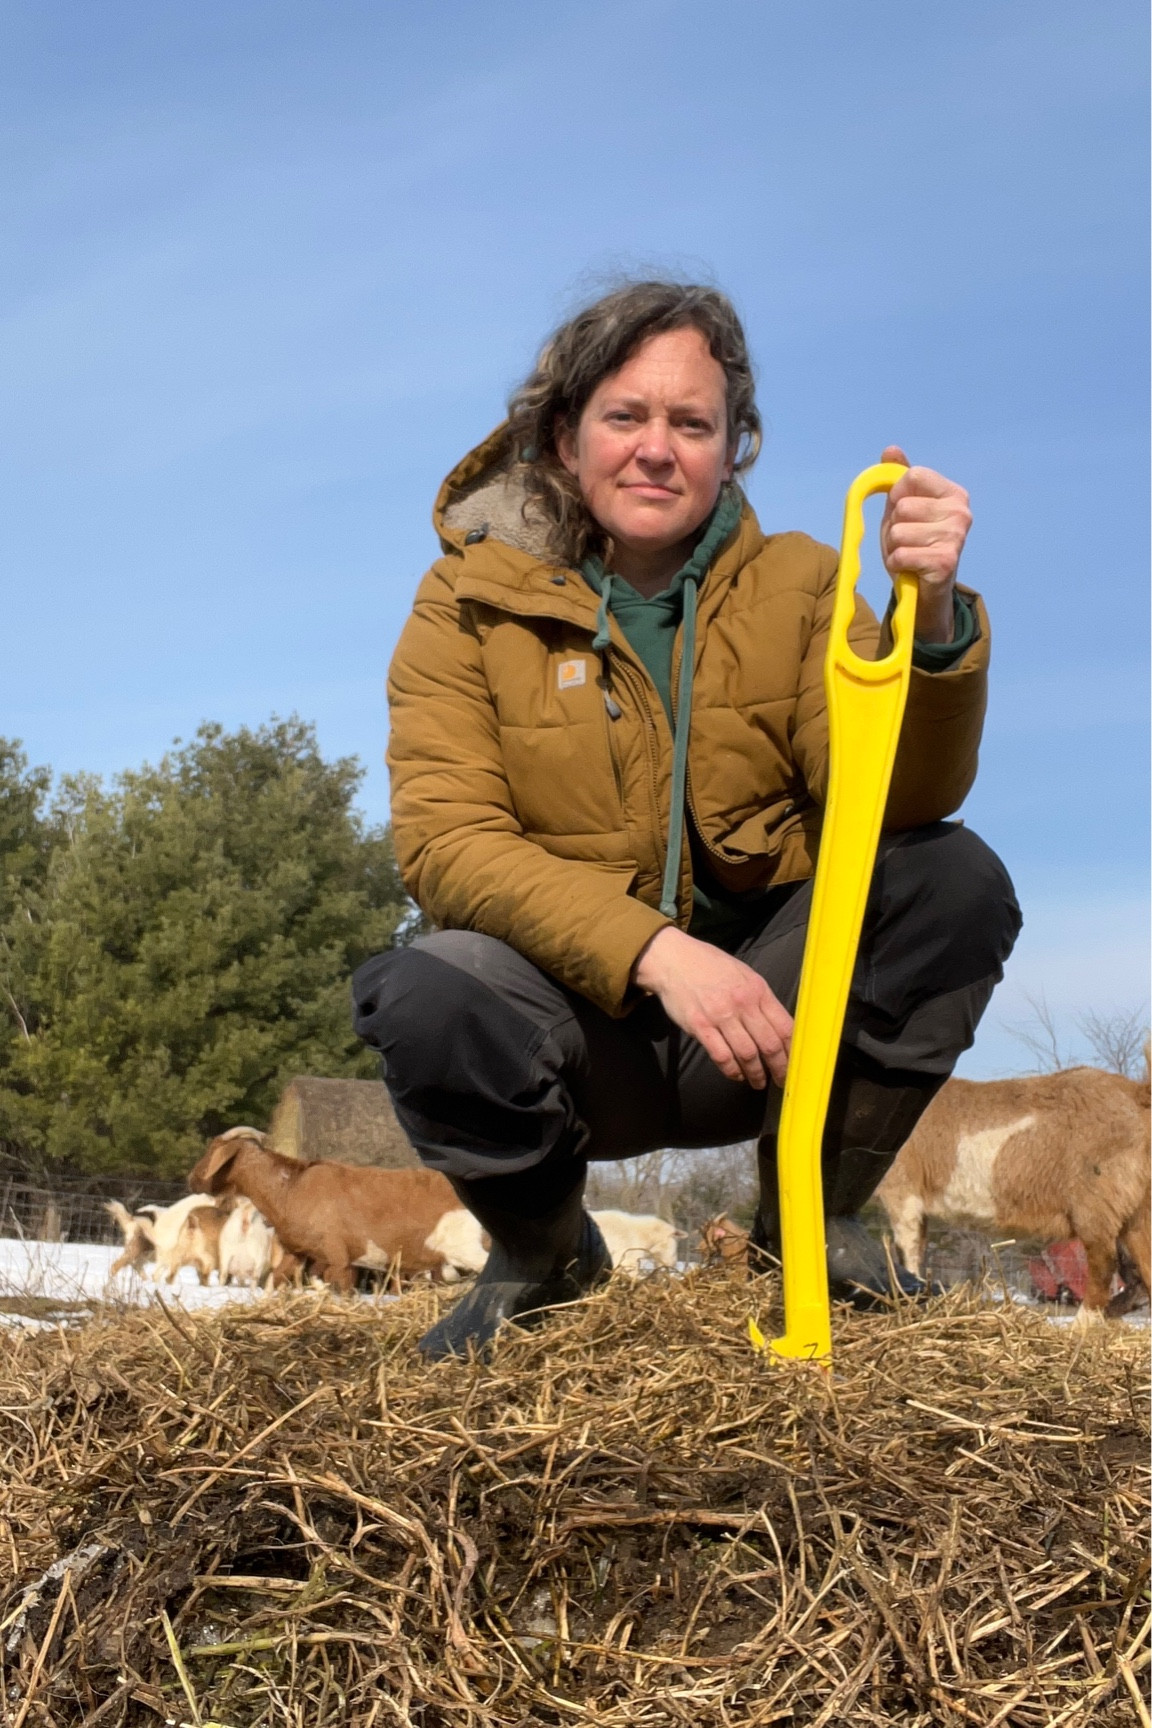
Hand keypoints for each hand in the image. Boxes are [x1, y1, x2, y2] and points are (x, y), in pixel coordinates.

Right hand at [633, 926, 791, 1087]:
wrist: (674, 960)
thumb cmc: (710, 966)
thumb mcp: (743, 975)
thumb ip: (760, 999)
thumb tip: (777, 1026)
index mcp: (758, 990)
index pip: (785, 1026)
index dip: (792, 1050)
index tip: (794, 1063)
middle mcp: (742, 1003)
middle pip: (769, 1044)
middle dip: (779, 1067)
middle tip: (781, 1080)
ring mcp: (720, 1016)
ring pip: (747, 1054)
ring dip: (756, 1073)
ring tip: (758, 1082)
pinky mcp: (700, 1026)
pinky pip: (721, 1056)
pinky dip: (731, 1070)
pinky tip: (736, 1075)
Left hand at [879, 444, 971, 643]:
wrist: (925, 588)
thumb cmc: (915, 543)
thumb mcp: (903, 507)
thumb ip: (898, 478)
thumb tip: (891, 449)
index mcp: (953, 493)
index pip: (913, 476)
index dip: (898, 493)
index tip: (902, 510)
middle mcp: (961, 512)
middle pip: (903, 505)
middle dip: (894, 525)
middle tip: (907, 539)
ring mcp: (956, 537)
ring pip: (898, 531)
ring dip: (894, 546)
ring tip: (909, 553)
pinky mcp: (945, 562)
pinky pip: (900, 555)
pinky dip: (896, 563)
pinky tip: (909, 567)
···
TRY IT:
Print, exactly as they appear above, the lines running from the one with "index tip: (902, 510)" through the final line.

OUTPUT OF THE TASK:
index tip: (902, 510)
middle mcp: (961, 512)
middle pip: (903, 505)
middle dip: (894, 525)
middle tip: (907, 539)
ring mcp: (956, 537)
ring pip: (898, 531)
ring dip: (894, 546)
ring tip: (909, 553)
pinky mcp: (945, 562)
pinky pip: (900, 555)
pinky dip: (896, 563)
pinky tip: (909, 567)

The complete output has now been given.